— Your objective —
Turn the lines below into a JSON array of strings, with one string for each line and no entries for blank lines.

— Extracted entries —
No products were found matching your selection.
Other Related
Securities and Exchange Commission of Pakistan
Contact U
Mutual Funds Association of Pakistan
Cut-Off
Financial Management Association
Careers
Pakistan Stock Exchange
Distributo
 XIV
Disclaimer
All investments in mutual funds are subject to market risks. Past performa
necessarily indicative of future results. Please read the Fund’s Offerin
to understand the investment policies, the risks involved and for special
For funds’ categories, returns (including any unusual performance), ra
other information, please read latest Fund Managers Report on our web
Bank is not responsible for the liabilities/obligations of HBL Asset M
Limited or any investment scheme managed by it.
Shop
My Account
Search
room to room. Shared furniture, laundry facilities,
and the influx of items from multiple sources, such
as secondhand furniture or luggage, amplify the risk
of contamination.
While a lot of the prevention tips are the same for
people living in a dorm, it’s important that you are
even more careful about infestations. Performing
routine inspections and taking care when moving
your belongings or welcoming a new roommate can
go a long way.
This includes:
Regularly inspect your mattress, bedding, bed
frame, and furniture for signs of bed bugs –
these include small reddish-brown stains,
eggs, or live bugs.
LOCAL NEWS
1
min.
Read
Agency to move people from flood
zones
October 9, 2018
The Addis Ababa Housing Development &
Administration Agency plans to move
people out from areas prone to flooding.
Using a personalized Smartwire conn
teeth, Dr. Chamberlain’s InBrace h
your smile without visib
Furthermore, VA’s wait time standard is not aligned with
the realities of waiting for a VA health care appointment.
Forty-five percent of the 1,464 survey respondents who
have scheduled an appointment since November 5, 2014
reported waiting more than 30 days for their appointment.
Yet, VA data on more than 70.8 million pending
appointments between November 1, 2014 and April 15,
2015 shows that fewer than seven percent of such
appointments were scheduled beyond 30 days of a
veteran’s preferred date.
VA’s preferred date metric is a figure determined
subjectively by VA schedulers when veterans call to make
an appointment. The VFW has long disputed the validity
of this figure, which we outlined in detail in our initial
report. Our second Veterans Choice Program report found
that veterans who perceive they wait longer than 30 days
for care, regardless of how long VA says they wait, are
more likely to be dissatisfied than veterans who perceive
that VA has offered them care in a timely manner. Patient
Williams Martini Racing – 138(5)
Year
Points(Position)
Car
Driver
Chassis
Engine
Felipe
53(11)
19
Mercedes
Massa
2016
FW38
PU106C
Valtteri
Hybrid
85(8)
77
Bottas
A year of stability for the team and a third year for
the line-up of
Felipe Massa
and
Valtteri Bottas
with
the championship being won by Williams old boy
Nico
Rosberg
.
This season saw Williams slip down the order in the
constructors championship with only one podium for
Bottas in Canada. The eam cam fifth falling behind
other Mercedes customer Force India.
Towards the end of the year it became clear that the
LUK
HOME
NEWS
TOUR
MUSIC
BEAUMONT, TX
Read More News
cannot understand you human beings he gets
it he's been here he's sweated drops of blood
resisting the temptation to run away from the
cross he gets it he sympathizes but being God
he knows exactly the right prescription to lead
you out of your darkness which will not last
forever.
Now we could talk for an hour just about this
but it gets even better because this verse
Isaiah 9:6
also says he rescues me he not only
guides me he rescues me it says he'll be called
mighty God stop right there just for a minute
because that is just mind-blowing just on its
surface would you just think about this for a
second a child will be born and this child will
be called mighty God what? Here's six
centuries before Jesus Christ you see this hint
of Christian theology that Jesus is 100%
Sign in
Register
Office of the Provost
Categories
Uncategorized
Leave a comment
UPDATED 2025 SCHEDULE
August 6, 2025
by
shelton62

— Exercise response —
[
  "No products were found matching your selection.",
  "Other Related",
  "Securities and Exchange Commission of Pakistan",
  "Contact U",
  "Mutual Funds Association of Pakistan",
  "Cut-Off",
  "Financial Management Association",
  "Careers",
  "Pakistan Stock Exchange",
  "Distributo",
  " XIV",
  "Disclaimer",
  "All investments in mutual funds are subject to market risks. Past performa",
  "necessarily indicative of future results. Please read the Fund’s Offerin",
  "to understand the investment policies, the risks involved and for special",
  "For funds’ categories, returns (including any unusual performance), ra",
  "other information, please read latest Fund Managers Report on our web",
  "Bank is not responsible for the liabilities/obligations of HBL Asset M",
  "Limited or any investment scheme managed by it.",
  "Shop",
  "My Account",
  "Search",
  "room to room. Shared furniture, laundry facilities,",
  "and the influx of items from multiple sources, such",
  "as secondhand furniture or luggage, amplify the risk",
  "of contamination.",
  "While a lot of the prevention tips are the same for",
  "people living in a dorm, it’s important that you are",
  "even more careful about infestations. Performing",
  "routine inspections and taking care when moving",
  "your belongings or welcoming a new roommate can",
  "go a long way.",
  "This includes:",
  "Regularly inspect your mattress, bedding, bed",
  "frame, and furniture for signs of bed bugs –",
  "these include small reddish-brown stains,",
  "eggs, or live bugs.",
  "LOCAL NEWS",
  "1",
  "min.",
  "Read",
  "Agency to move people from flood",
  "zones",
  "October 9, 2018",
  "The Addis Ababa Housing Development &",
  "Administration Agency plans to move",
  "people out from areas prone to flooding.",
  "Using a personalized Smartwire conn",
  "teeth, Dr. Chamberlain’s InBrace h",
  "your smile without visib",
  "Furthermore, VA’s wait time standard is not aligned with",
  "the realities of waiting for a VA health care appointment.",
  "Forty-five percent of the 1,464 survey respondents who",
  "have scheduled an appointment since November 5, 2014",
  "reported waiting more than 30 days for their appointment.",
  "Yet, VA data on more than 70.8 million pending",
  "appointments between November 1, 2014 and April 15,",
  "2015 shows that fewer than seven percent of such",
  "appointments were scheduled beyond 30 days of a",
  "veteran’s preferred date.",
  "VA’s preferred date metric is a figure determined",
  "subjectively by VA schedulers when veterans call to make",
  "an appointment. The VFW has long disputed the validity",
  "of this figure, which we outlined in detail in our initial",
  "report. Our second Veterans Choice Program report found",
  "that veterans who perceive they wait longer than 30 days",
  "for care, regardless of how long VA says they wait, are",
  "more likely to be dissatisfied than veterans who perceive",
  "that VA has offered them care in a timely manner. Patient",
  "Williams Martini Racing – 138(5)",
  "Year",
  "Points(Position)",
  "Car",
  "Driver",
  "Chassis",
  "Engine",
  "Felipe",
  "53(11)",
  "19",
  "Mercedes",
  "Massa",
  "2016",
  "FW38",
  "PU106C",
  "Valtteri",
  "Hybrid",
  "85(8)",
  "77",
  "Bottas",
  "A year of stability for the team and a third year for",
  "the line-up of",
  "Felipe Massa",
  "and",
  "Valtteri Bottas",
  "with",
  "the championship being won by Williams old boy",
  "Nico",
  "Rosberg",
  ".",
  "This season saw Williams slip down the order in the",
  "constructors championship with only one podium for",
  "Bottas in Canada. The eam cam fifth falling behind",
  "other Mercedes customer Force India.",
  "Towards the end of the year it became clear that the",
  "LUK",
  "HOME",
  "NEWS",
  "TOUR",
  "MUSIC",
  "BEAUMONT, TX",
  "Read More News",
  "cannot understand you human beings he gets",
  "it he's been here he's sweated drops of blood",
  "resisting the temptation to run away from the",
  "cross he gets it he sympathizes but being God",
  "he knows exactly the right prescription to lead",
  "you out of your darkness which will not last",
  "forever.",
  "Now we could talk for an hour just about this",
  "but it gets even better because this verse",
  "Isaiah 9:6",
  "also says he rescues me he not only",
  "guides me he rescues me it says he'll be called",
  "mighty God stop right there just for a minute",
  "because that is just mind-blowing just on its",
  "surface would you just think about this for a",
  "second a child will be born and this child will",
  "be called mighty God what? Here's six",
  "centuries before Jesus Christ you see this hint",
  "of Christian theology that Jesus is 100%",
  "Sign in",
  "Register",
  "Office of the Provost",
  "Categories",
  "Uncategorized",
  "Leave a comment",
  "UPDATED 2025 SCHEDULE",
  "August 6, 2025",
  "by",
  "shelton62"
]